Può forse tornare utile un breve ripasso “eretico”.
In Italia, come sappiamo, nel 1991, furono istituite 26 Procure Distrettuali Antimafia, e una Procura Nazionale. Accanto, e sottoposte, speciali unità investigative: le DIA. Quando si dice che le volle Falcone, si dice una cosa a metà. Falcone avrebbe voluto una Procura Nazionale “operativa”, e le distrettuali “serventi”; e non un Ufficio, sostanzialmente, di semplice coordinamento. Questo perché era consapevole del carattere eccezionale dell’istituto e, quindi, della sua necessaria temporaneità.
Il disegno di legge che venne approvato, fu pertanto un accomodamento. Ambiguo. Proprio perché lo svilimento della Procura Nazionale ha permesso di scolorire il carattere temporaneo del Sistema Antimafia. La mafia è un fenomeno umano, sosteneva; e come tutti i fenomeni umani, finirà. Il Sistema Antimafia, da Falcone, era stato pensato a termine.
Per tale ragione, si poteva congegnare il carattere “operativo” di un vertice nazionale investigativo ed accusatorio. Accusatorio: perché aveva iscritto il “suo” sistema nel più ampio campo della separazione delle carriere e della sottopozione del Pubblico Ministero a forme più adeguate di controllo: “finora reso praticamente irresponsabile da una visione feticistica della obbligatorietà dell’azione penale e dalla mancanza di efficaci controlli della sua attività.” Sappiamo anche che fu considerato, letteralmente, poco meno che un delinquente, per questo disegno.
Pertanto, l’impronunciabile, l’indicibile, è il carattere temporaneo del Sistema normativo Antimafia: ordinamentale e processuale. Che, senza la Mafia (qui, al maiuscolo, perché vale come Grundnorm), è entrato in crisi di identità. Il “senza la mafia”, è comprovato da tutti i tentativi, riusciti, e in via di espansione, di riscrittura del “fenomeno mafioso”.
In questa opera, il Sistema Antimafia istituzionale è stato coadiuvato: con spirito collaborazionistico.
Dall’intelligentja comme il faut, sua banditrice. Micromega, Corriere e Repubblica, persino più simili del solito, nelle orecchianti catechesi mafiologiche, oltre, naturalmente, al Fatto Quotidiano, in maschera di “oppositore interno” a Salvini.

Contenuto dati —
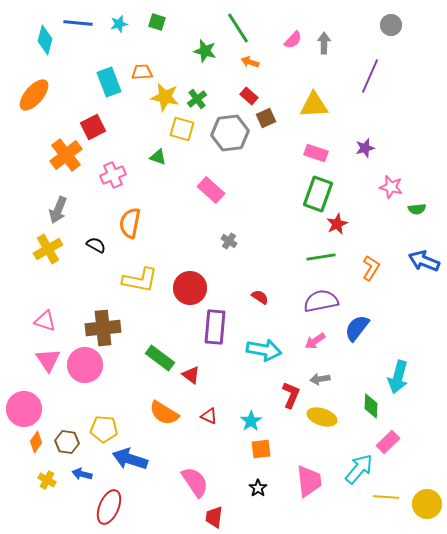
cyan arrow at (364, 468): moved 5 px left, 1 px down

Consegne —
[1] Indica se le affermazioni seguenti concordano con il testo sul Sistema Antimafia, rispondendo sì o no e citando testualmente le parole decisive: (a) nel 1991 furono istituite 26 Procure Distrettuali Antimafia; (b) Falcone voleva una Procura Nazionale di semplice coordinamento; (c) Falcone concepiva il Sistema Antimafia come permanente.
[2] Riprendi il testo sul Sistema Antimafia e proseguilo dopo la sua ultima frase.

Risultati esercizi —
[1]
(a) Sì: “nel 1991, furono istituite 26 Procure Distrettuali Antimafia”.
(b) No: “Falcone avrebbe voluto una Procura Nazionale “operativa”, e le distrettuali “serventi”; e non un Ufficio, sostanzialmente, di semplice coordinamento.”
(c) No: “Il Sistema Antimafia, da Falcone, era stato pensato a termine.”

[2]
Si omette di ricordare nominalmente certa dottrina penalistica, benché essenziale: perché sfugge al prevalente discorso pubblico; come pure la prevalente giurisprudenza (cioè, i Giudici, di merito e di legittimità, “Colleghi” dei PM Antimafia in assetto eterno); ma basterá qui averne rammentato l’esistenza. D’altra parte, “Il latinorum”, ha sempre imperversato in ragione inversamente proporzionale alla sua inattingibile distanza e misteriosa incomprensibilità.
Salvini “Il Liberatore”, dunque. Salvini, “Il Nipotino dell’Antimafia”.
La quale, se non ci sono più i duecento omicidi l’anno chiusi nell’ombra della paura e del silenzio, si accontenta delle testate di un semiborgataro, esibite a beneficio di telecamera. Se non c’è più il controllo mondiale nella distribuzione e raffinazione di stupefacenti, non disdegna il flusso di una pompa di benzina.
Se “sa, ma non ha le prove”, può sempre ricercare “influenze”, “vicinanze” e simili altri fantasmi persecutori, che il trucco immorale delle cd Misure di Prevenzione, giudiziarie e prefettizie, autorizza e favorisce.
Salvini, se non fosse un “Nipotino dell’Antimafia”, ad es., dovrebbe dire cosa pensa di Rocco Greco: il piccolo imprenditore di Gela suicidatosi, dopo essere stato massacrato dal Sistema Antimafia, con sequestri, e assoluzioni-beffa.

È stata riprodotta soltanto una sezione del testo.